--- GIVEN PASSAGE ---
The authorisation is requested in order to: (i) provide with a flexible option to recognise to its shareholders, through the buyback from them of its own shares, forms of remuneration in addition to the distribution of dividends, specifying in this regard that, consistent with this purpose, the Board of Directors will submit at the same time to the Shareholders' Meeting, convened in extraordinary session, the proposal for the cancellation of treasury shares with the objective of increasing the flexibility for the Company to proceed with further programmes for the buyback of treasury shares also with the purpose of remunerating the shareholders, as better specified in the report of the Board of Directors under item 2 on the agenda of the extraordinary session of the Shareholders' Meeting to be convened; (ii) equip itself with a portfolio of treasury shares that it may dispose of at any time, in whole or in part, in one or more tranches, and without time limits, provided that it is consistent with the Company's strategic guidelines, in the context of capital transactions, including the reduction of the same through the cancellation of treasury shares; (iii) fulfil obligations deriving from share incentive plans, distribution programmes, whether in return for payment or free of charge, as well as programmes for the free assignment of shares to shareholders; (iv) work on treasury shares with a view to medium- and long-term investment, also for the purpose of establishing long-term equity investments, or to seize market opportunities also through the buyback and resale of shares; (v) initiate programmes for the buyback of treasury shares for the purposes set forth in Article 5 of Regulation (EU) No. 596/2014 (Market Abuse Regulation or MAR) and/or for the purposes contemplated by market practices permitted under Article 13 MAR.
The proposal is to authorise the Board of Directors to purchase ordinary shares (fully paid) of the Company, on one or more occasions, also on a revolving basis, in an amount freely determinable by the Board of Directors up to a maximum number of ordinary shares of the Company not exceeding 20% of the pro-tempore share capital of Openjobmetis S.p.A., with regard to treasury shares held both directly and possibly owned by its subsidiaries, if any.
---
__WORK ITEM 1__
According to the share buyback passage, what is the most the Board of Directors may purchase?
__WORK ITEM 2__
Sum up the share buyback passage in two sentences.
__WORK ITEM 3__
Pick up the share buyback passage from its last sentence and write the paragraph that would follow.
--- DATA EXTRACT ---
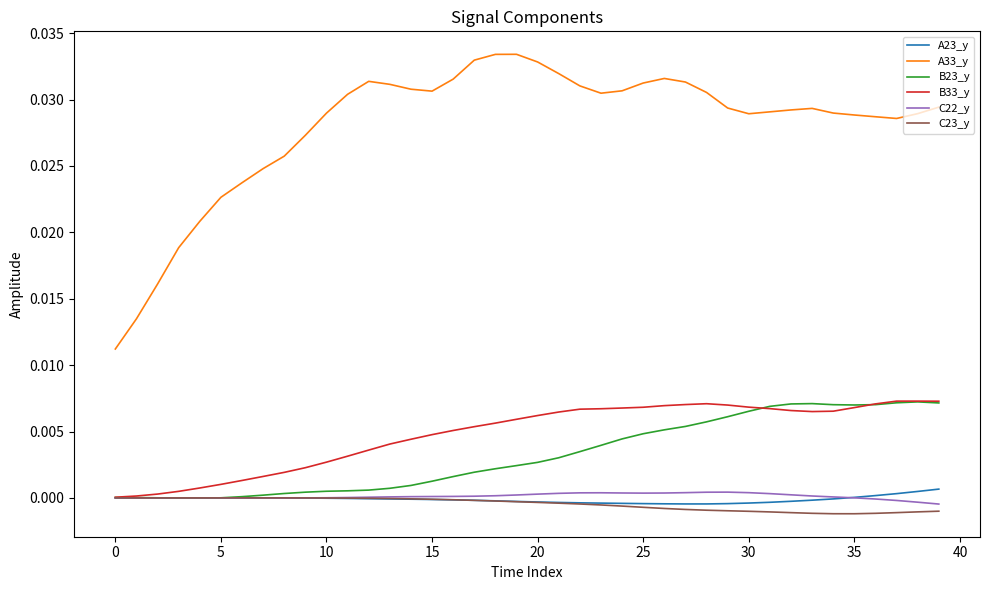

Which series has the largest total across all categories?

A33_y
---
__RESULT 1__
Fully paid ordinary shares up to a maximum of 20% of the pro-tempore share capital of Openjobmetis S.p.A.

__RESULT 2__
The authorization to buy back treasury shares is sought for several purposes: to reward shareholders beyond dividends, to hold a portfolio of treasury shares for capital transactions, to meet obligations under share incentive and distribution programs, to invest or take market opportunities, and to run programs under Articles 5 and 13 of the Market Abuse Regulation. The proposal would let the Board of Directors purchase fully paid ordinary shares on one or more occasions, up to 20% of the pro-tempore share capital of Openjobmetis S.p.A., counting treasury shares held directly and any owned by subsidiaries.

__RESULT 3__
According to the share capital as at the date of this press release, the maximum number of shares that the Company may hold is 2,742,400. In this regard, it should be noted that the proposal (i) to eliminate the nominal amount of the ordinary shares outstanding and (ii) subject to the approval of the proposal under (i), will be submitted to the examination and approval of the Extraordinary Shareholders' Meeting, for the cancellation of no. 342,800 treasury shares already held in the portfolio by the Company and any shares that will be purchased and held by the Company by virtue of the authorisations that may be granted by the Shareholders' Meeting, up to a maximum of no. 1,336,920 treasury shares; for more information,


please refer to the explanatory reports relating to points 1 and 2 of the agenda for the extraordinary session, which will be made available to the public in accordance with the terms and conditions set by law.
It is also proposed to authorise the Board of Directors to dispose of treasury shares in the portfolio, even before the buybacks referred to above have been completed.
At the date of this press release, the Company holds no. 685,559 treasury shares, equal to 4.9997% of the share capital of Openjobmetis S.p.A.
The Board of Directors proposes that the authorisation to buy back treasury shares is granted for the maximum duration permitted by Article 2357, paragraph 2 of the Italian Civil Code and therefore for a period of 18 months from the date on which the Shareholders' Meeting passes the relevant resolution.
The share purchase price shall be identified each time, considering the procedures chosen for carrying out the transaction, share price performance and the best interest of the Company, and in compliance with any applicable Italian and EU legal and regulatory provisions in this regard or with the permitted market practices in use at the time where the conditions are met and the decision is made to use them.
The price per share must not be lower or higher by more than 20% with respect to the official stock market price of the shares recorded by Borsa Italiana S.p.A. in the meeting of the day prior to each individual transaction or in the meeting of the day prior to the date of announcement of the transaction, depending on the technical procedures identified by the Board of Directors.
Transactions to dispose of treasury shares in the portfolio, if executed in cash, must be carried out at a price per share to be determined on the basis of the criteria laid down in the applicable regulations and/or the market practices accepted and acknowledged from time to time or, in any case, at a price that may not be more than 5% lower than the official stock market price recorded by Borsa Italiana S.p.A. in the stock exchange session of the day preceding each transaction.
With regard to shares used to service share-based incentive plans, they must be disposed of in accordance with the terms and procedures set out in the regulations of said plans.
In view of the different purposes that may be pursued through the performance of treasury share transactions, the Board of Directors will propose that the authorisation be granted for the buyback of treasury shares in accordance with any of the methods permitted by current regulations, excluding the right, although covered by Article 144-bis, letter c) of the Issuers' Regulation, to make buybacks of treasury shares through the purchase and sale of derivative instruments traded on regulated markets, which provide for the physical delivery of the underlying shares.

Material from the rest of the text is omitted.